The majority of failures in grid systems is related to aging and progressive deterioration of grid components (e.g. junctions, cable connectors, insulators). One of the main causes are “partial discharges”, localized dielectric breakdowns of a small portion of a solid or fluid electrical insulation under high voltage stress, which does not bridge the space between two conductors. Partial discharges can occur in a gaseous, liquid or solid insulating medium. It often starts within gas voids, such as voids in solid epoxy insulation or bubbles in transformer oil. Protracted partial discharge phenomena can erode solid insulation and eventually lead to breakdown of insulation. This is the reason why it would be most useful to detect them, in order to enforce preventive maintenance on the interested devices. This is hard to do, since even field inspectors often cannot detect them due to their nature (see attached images for examples of deteriorated devices). Partial discharges can be sensed in many other ways, through sound sensors or current distortion analysis for instance. The difficult part, and the focus of this challenge, is correlating the data collected by these sensors and the physical deterioration (i.e. the expected remaining lifetime) of the component under analysis.

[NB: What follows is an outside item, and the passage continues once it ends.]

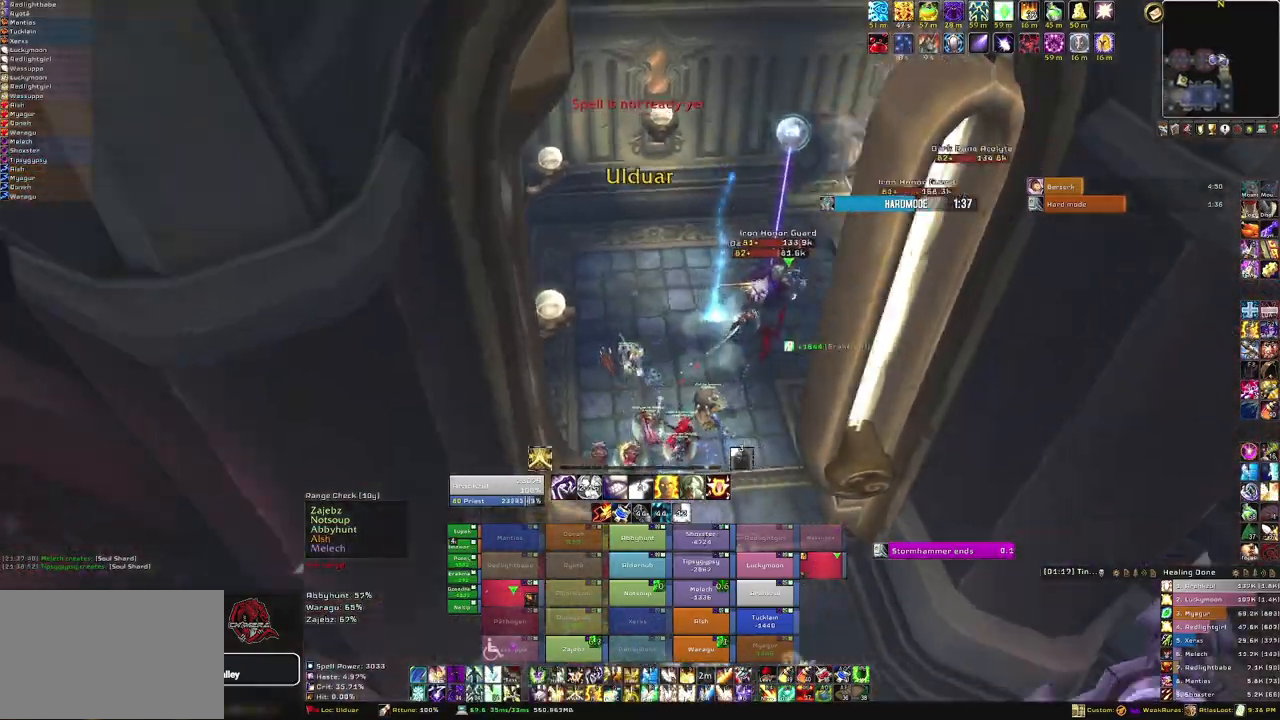
{"keys": ["w"], "mouse": [], "events": [[167, "a", "up"], [167, "mouse_right", "up"]]}
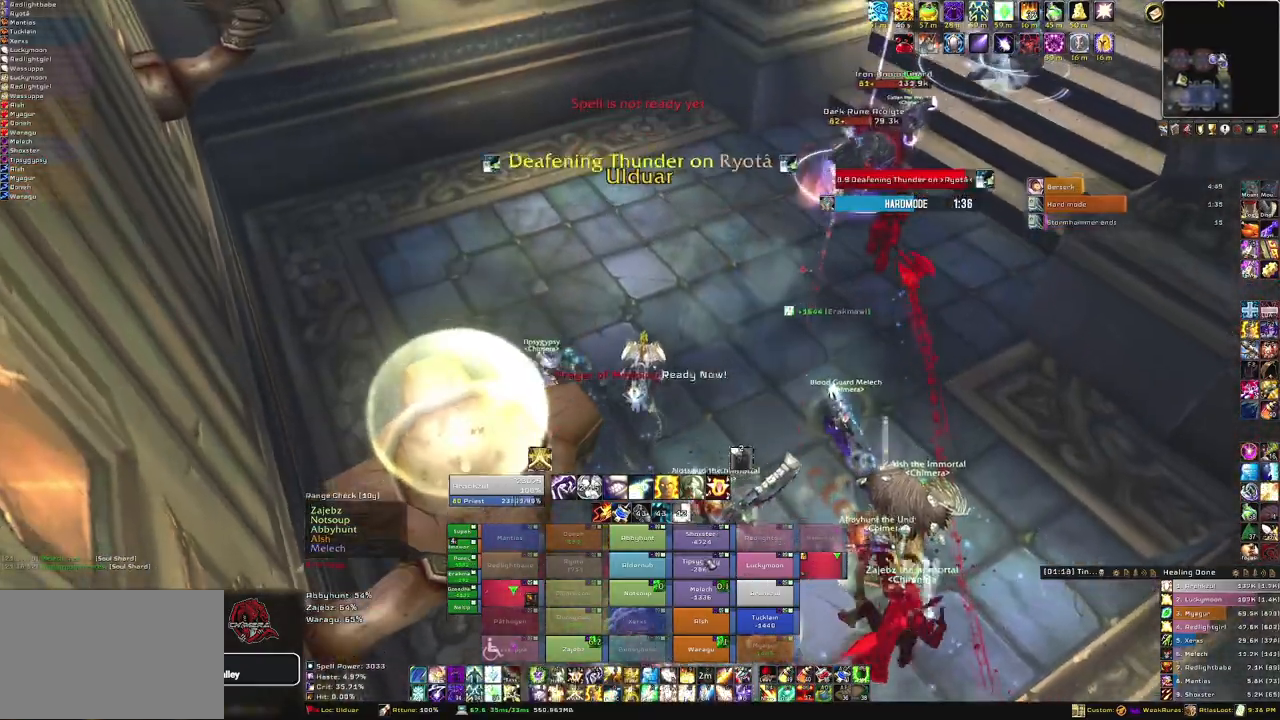
{"keys": ["w"], "mouse": [], "events": [[334, "r", "down"], [400, "r", "up"]]}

A list of benefits that such innovative solution would bring includes but it is not limited to:
- Reduction of outages due to devices breakdown (improvement of QoS, avoiding penalties);
- Reduction of maintenance costs (maintenance only when needed).
Nowadays field inspectors set preventive maintenance measures on devices, but this is not sufficient. Ocular inspections hardly produce results, since a partial discharge is often not evident from the outside (as evident from the description below).
This Challenge’s objective is to find cost-efficient solutions that allow the detection of partial discharges in order to enforce preventive maintenance on the devices of interest.
Enel is looking for start-up or small and medium enterprises (SMEs) to partner with and develop an algorithm capable of using the information coming from the specific sensors (whose typology can be identified by Solvers themselves: sound, current, etc) to evaluate the remaining useful lifetime of network components in order to efficiently plan their maintenance.
In general, the solution needs to satisfy the following Solution Requirements:
- To be an algorithm capable of correlating the partial discharge data (i.e. frequency, intensity, in relationship with the type of monitored network device and historical data), collected by the chosen sensor system, to failure probability and estimated lifetime (must have);
- To make use of data collected by a sensor system of choice (e.g. sound, current, …), that should be scalable and cost-effective due to the great amount of components to be monitored (nice to have);
- Make use of a sensor system that is both scalable and cost-effective, due to the great amount of components to be monitored (must have);
- Possess an algorithm capable of correlating the partial discharge data collected by the sensor system (frequency, intensity, in relationship with the type of monitored device and historical data) to failure probability and estimated lifetime (must have).
- Any proposed solution should have at least TRL 4 (Technology Readiness Level), which means: design, development and lab testing of components / processes. Results provide evidence that performance targets may be based on projected or modeled systems.
[innovation], [technology], [artificial intelligences], [algorithm], [IoT], [predictive maintenance], [sensors], [safety], [maintenance efficiency]
The submitted proposals should include:
- Video - it is appreciated if the Solvers will submit a video that summarises the proposal and allows Enel to do a quick initial screening of proposals
- Collaboration Proposal including:
- A description of the proposed algorithm with an explanation of how the Solver proposes to address all the Solution Requirement. The Solver can withhold proprietary information, if necessary, but should provide convincing evidence for ENEL to appreciate the merits of the approach and be comfortable that the solution can effectively work;
- A brief discussion of capabilities and relevant prior experience that are relevant for the development of the solution and success of the post-Challenge collaboration;
- The Solver should explain what they can provide and what might be required of the Seeker. For example: “I can provide with the expertise, but I would need the Seeker to facilitate access to data”;
- A brief overview of the proposed path forward along with a plan for validation (e.g. deliverables, timelines, milestones, and cost estimates);
- The Solver should indicate the TRL (Technology Readiness Level) of the solution.
- General Information about the Solver including:
- The key contact person for this Challenge (including phone number and email address).
- Organization/Company name and address (including website, if available)
(NOTE: For most Challenges, Solvers are not allowed to include personal contact information; however, for an eRFP Challenge, it is required.)